Crede che presto la fuga dei ”cervelli” italiani
si fermera’? Su questo aspetto nello specifico
in Italia, come e’ messa sullo scenario
mondiale?
«Mi dispiace dirlo, ma la fuga dei cervelli non
penso si fermerà così presto. All’estero ci sono
troppe possibilità di crescita, di lavorare al
massimo. In italia è tutto rallentato, immobile.
E allo stesso tempo penso che per molti di noi
che sono all’estero, tornare in Italia
significherà rinunciare a tanto in termini
lavorativi»
Che chiedono i giovani?
«I giovani italiani chiedono una possibilità per
applicare lavorativamente quello che il nostro
ottimo sistema scolastico ci ha insegnato.
Questo può dare la prospettiva di un futuro
felice in Italia»
Cosa le manca a New York, e cosa le piace della
Mela?
«A New York mi manca uscire il sabato mattina
con mia sorella o le mie amiche, il cornetto e
il cappuccino al bar. Mi manca la telefonata dei
miei genitori alle 8:30 di sera (che ho ricevuto
ogni giorno da quando ho lasciato casa per
studiare a Bologna a 19 anni). Con il fuso
orario e i miei ritmi lavorativi ci sentiamo
solo nel weekend. Mi manca il mare d’estate.

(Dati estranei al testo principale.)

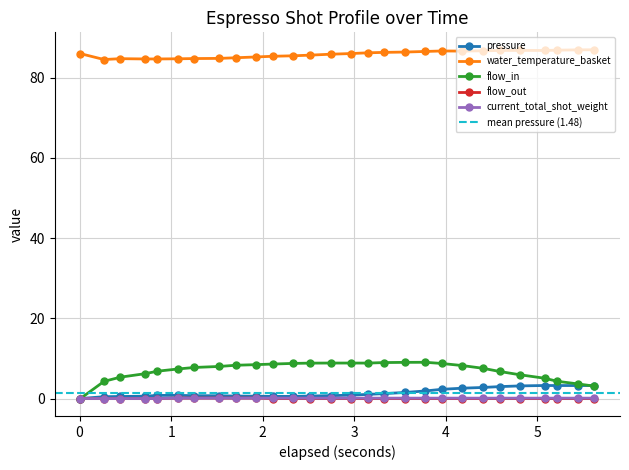

Which series has the largest total across all categories?

water_temperature_basket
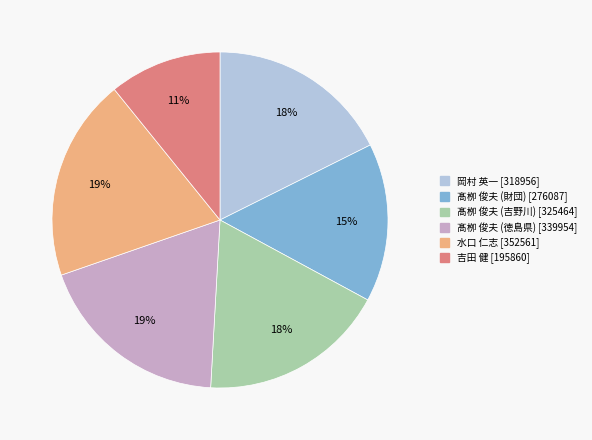

How many segments does this pie chart have?

6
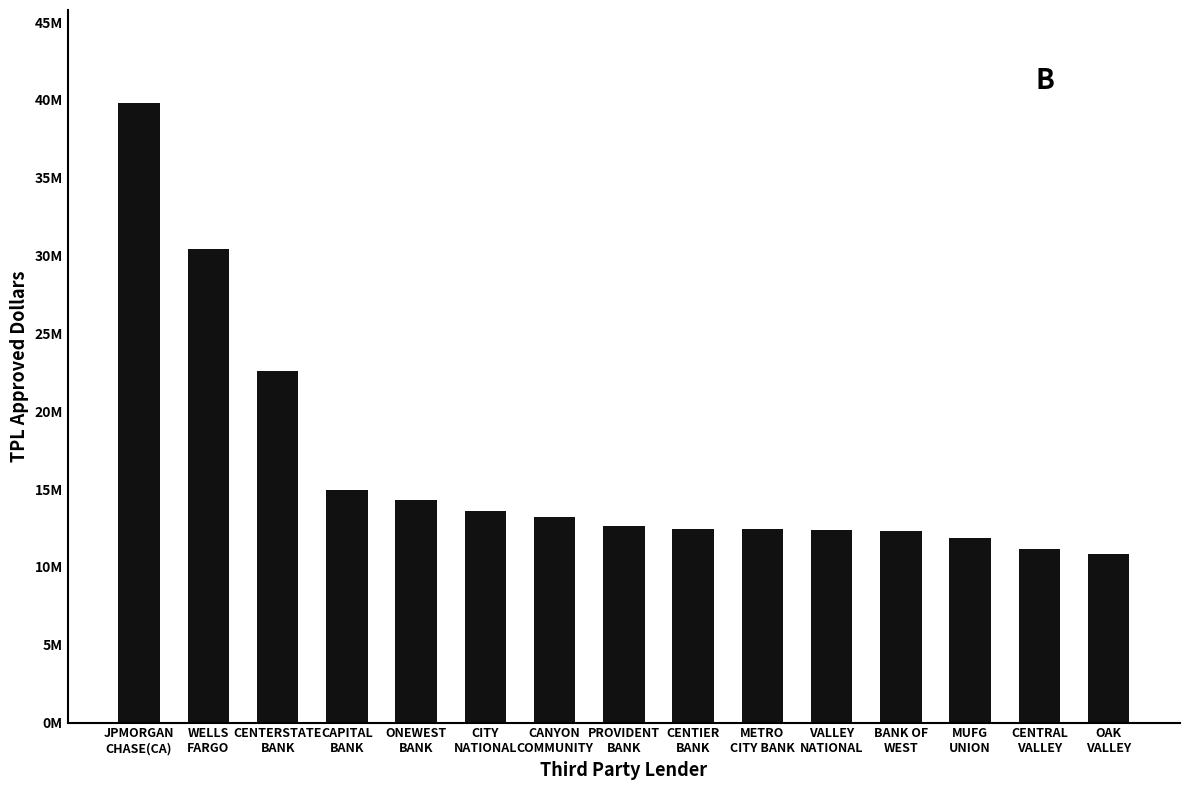

Reading right to left, extract all data points from this chart.

OAK
VALLEY=10839800	CENTRAL
VALLEY=11172500	MUFG
UNION=11887420	BANK OF
WEST=12316900	VALLEY
NATIONAL=12359376	METRO
CITY BANK=12410000	CENTIER
BANK=12447075	PROVIDENT
BANK=12609700	CANYON
COMMUNITY=13183000	CITY
NATIONAL=13596175	ONEWEST
BANK=14278900	CAPITAL
BANK=14948000	CENTERSTATE
BANK=22578925	WELLS
FARGO=30433462	JPMORGAN
CHASE(CA)=39804672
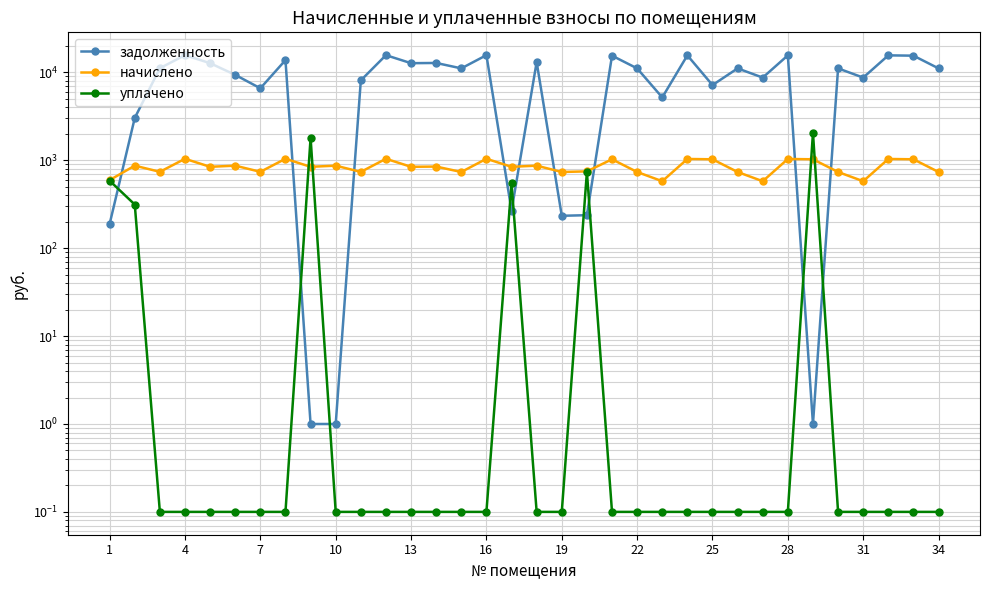

Is it true that начислено equals 700.3 at 22?

False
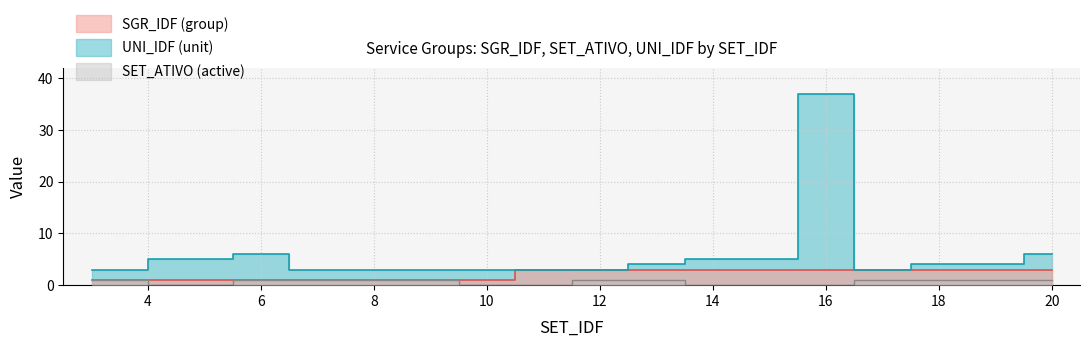

Which series changed the most between 6 and 20?

SGR_IDF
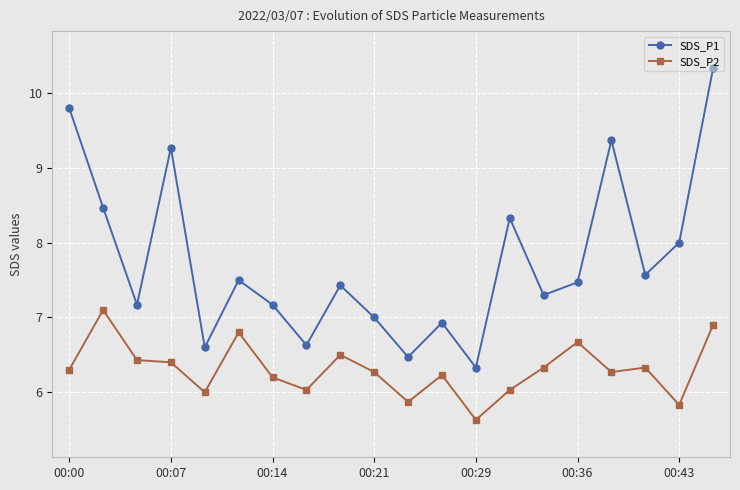

What is the greatest value displayed?

10.3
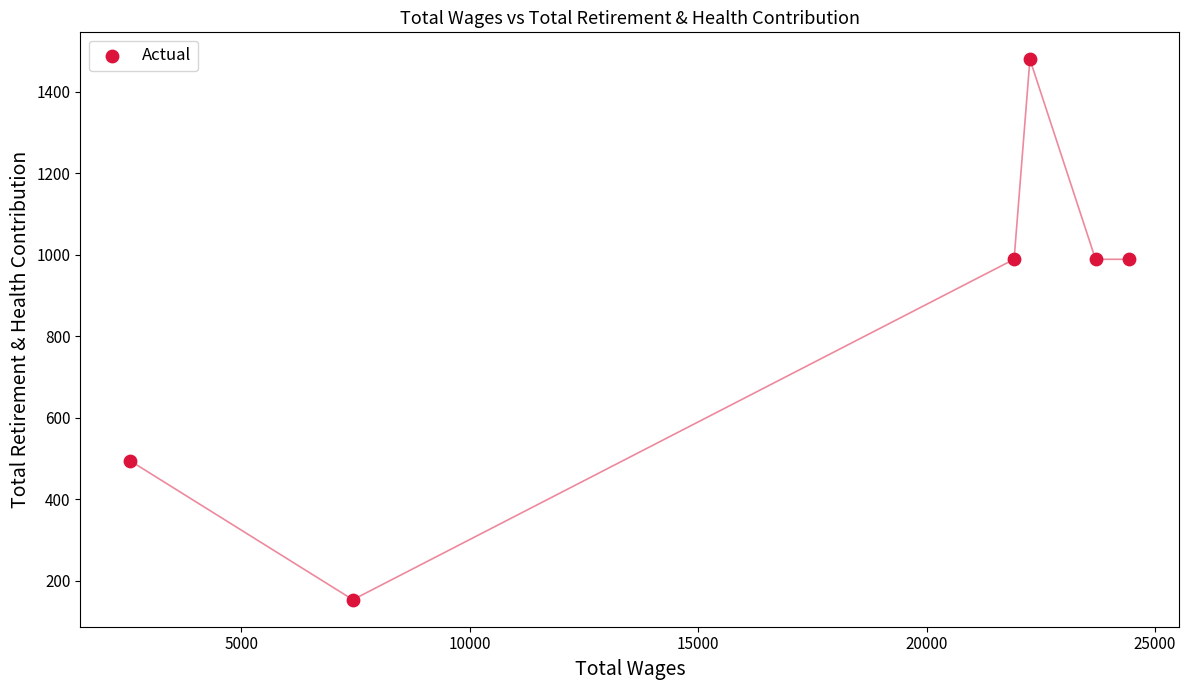

What is the range of Y values (max minus min)?

1327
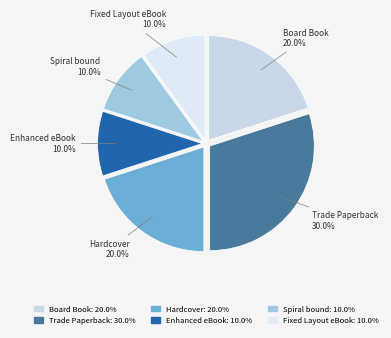

What percentage is NOT represented by Enhanced eBook?

90.0%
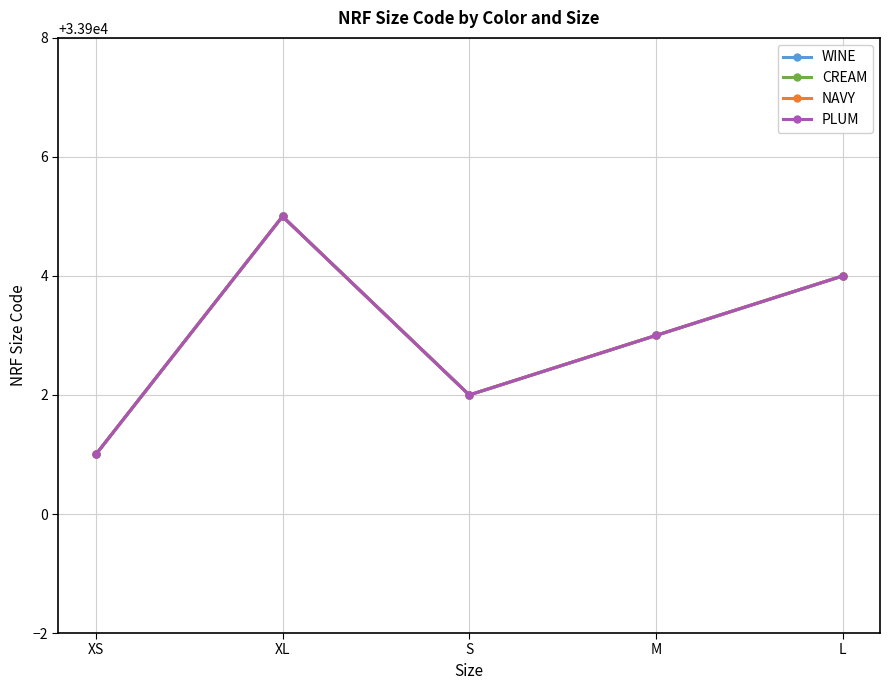

True or false: CREAM and NAVY cross at least once.

False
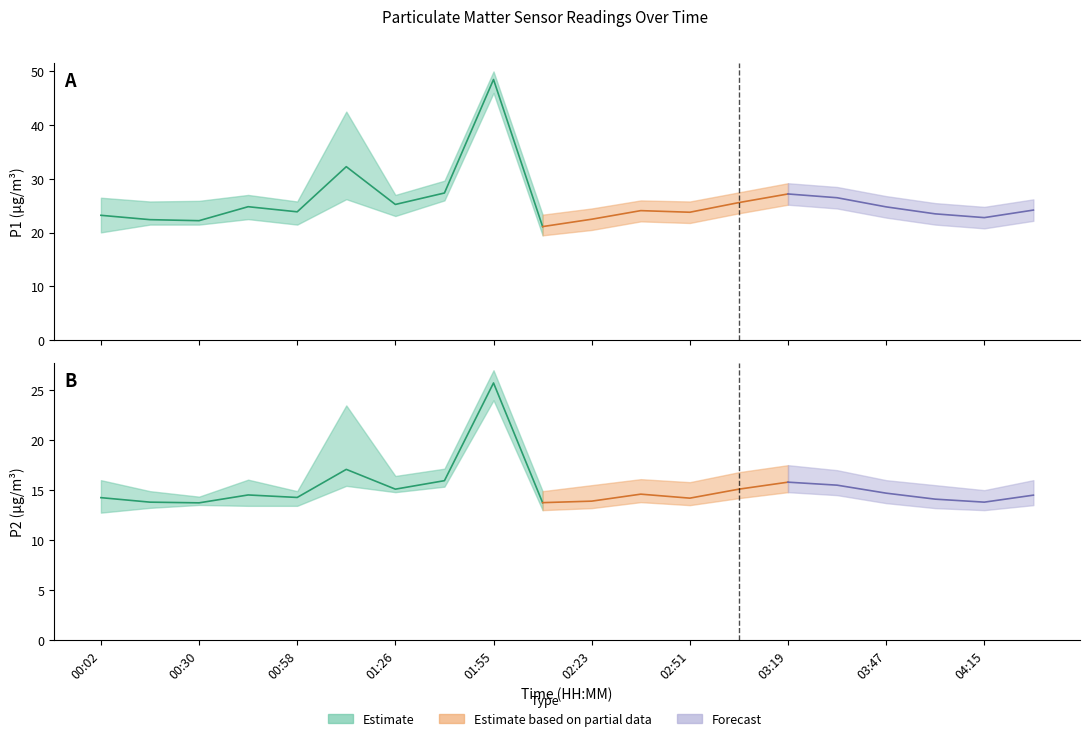

Reading right to left, transcribe all the data shown in this chart.

P1: 04:29=24.2	04:15=22.8	04:01=23.5	03:47=24.8	03:33=26.5	03:19=27.2	03:05=25.6	02:51=23.8	02:37=24.1	02:23=22.5	02:09=21.1	01:55=48.5	01:40=27.4	01:26=25.2	01:12=32.3	00:58=23.9	00:44=24.8	00:30=22.2	00:16=22.4	00:02=23.2
P2: 04:29=14.5	04:15=13.8	04:01=14.1	03:47=14.7	03:33=15.5	03:19=15.8	03:05=15.1	02:51=14.2	02:37=14.6	02:23=13.9	02:09=13.8	01:55=25.7	01:40=15.9	01:26=15.1	01:12=17.1	00:58=14.3	00:44=14.5	00:30=13.7	00:16=13.8	00:02=14.2
P1_upper: 04:29=26.2	04:15=24.8	04:01=25.5	03:47=26.8	03:33=28.5	03:19=29.2	03:05=27.5	02:51=25.8	02:37=26.0	02:23=24.5	02:09=23.4	01:55=50.0	01:40=29.7	01:26=27.0	01:12=42.5	00:58=25.8	00:44=27.0	00:30=25.9	00:16=25.8	00:02=26.5
P1_lower: 04:29=22.2	04:15=20.8	04:01=21.5	03:47=22.8	03:33=24.5	03:19=25.2	03:05=23.6	02:51=21.8	02:37=22.1	02:23=20.5	02:09=19.5	01:55=46.0	01:40=26.0	01:26=23.1	01:12=26.2	00:58=21.5	00:44=22.5	00:30=21.5	00:16=21.5	00:02=20.1
P2_upper: 04:29=16.0	04:15=15.0	04:01=15.5	03:47=16.0	03:33=17.0	03:19=17.5	03:05=16.8	02:51=15.8	02:37=16.1	02:23=15.5	02:09=14.9	01:55=27.0	01:40=17.1	01:26=16.4	01:12=23.5	00:58=14.9	00:44=16.1	00:30=14.3	00:16=14.9	00:02=16.0
P2_lower: 04:29=13.5	04:15=13.0	04:01=13.2	03:47=13.7	03:33=14.5	03:19=14.8	03:05=14.2	02:51=13.5	02:37=13.8	02:23=13.2	02:09=13.0	01:55=24.0	01:40=15.3	01:26=14.8	01:12=15.4	00:58=13.4	00:44=13.4	00:30=13.5	00:16=13.2	00:02=12.8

Cosa mi piace della Mela? La sensazione di poter
fare tutto, si respira nell’aria che è una città
vibrante. Mi piace uscire con i miei nuovi
amici, sperimentare nuovi ristoranti o locali,
andare alle gallerie d’arte o semplicemente
perdermi a Central Park. Mi piace tantissimo
fare brunch…mi ricorda un po’ il pranzo della
domenica. Adoro le palestre, aperte dalle 5.30
del mattino alle 11.30 della sera».
Il piatto preferito?
«Adoro i piatti freddi. Prosciutto e mozzarella,
bresaola e rucola. Devo ammettere che è un po’
difficile trovare una buona mozzarella di bufala
a NY. In compenso ci sono delle pizzerie ottime
che mi fanno sentire a casa»
Rifarebbe tutto quello che ha fatto?
«Si, sono convinta delle mie scelte. Tutto
quello che ho fatto è sempre stato dettato dalla
passione. Dal primo momento che ho messo piede a
NY, ho sentito che era stata la scelta giusta,
con tutti quei piccolo sacrifici che ovviamente
ha richiesto ricominciare tutto dall’inizio.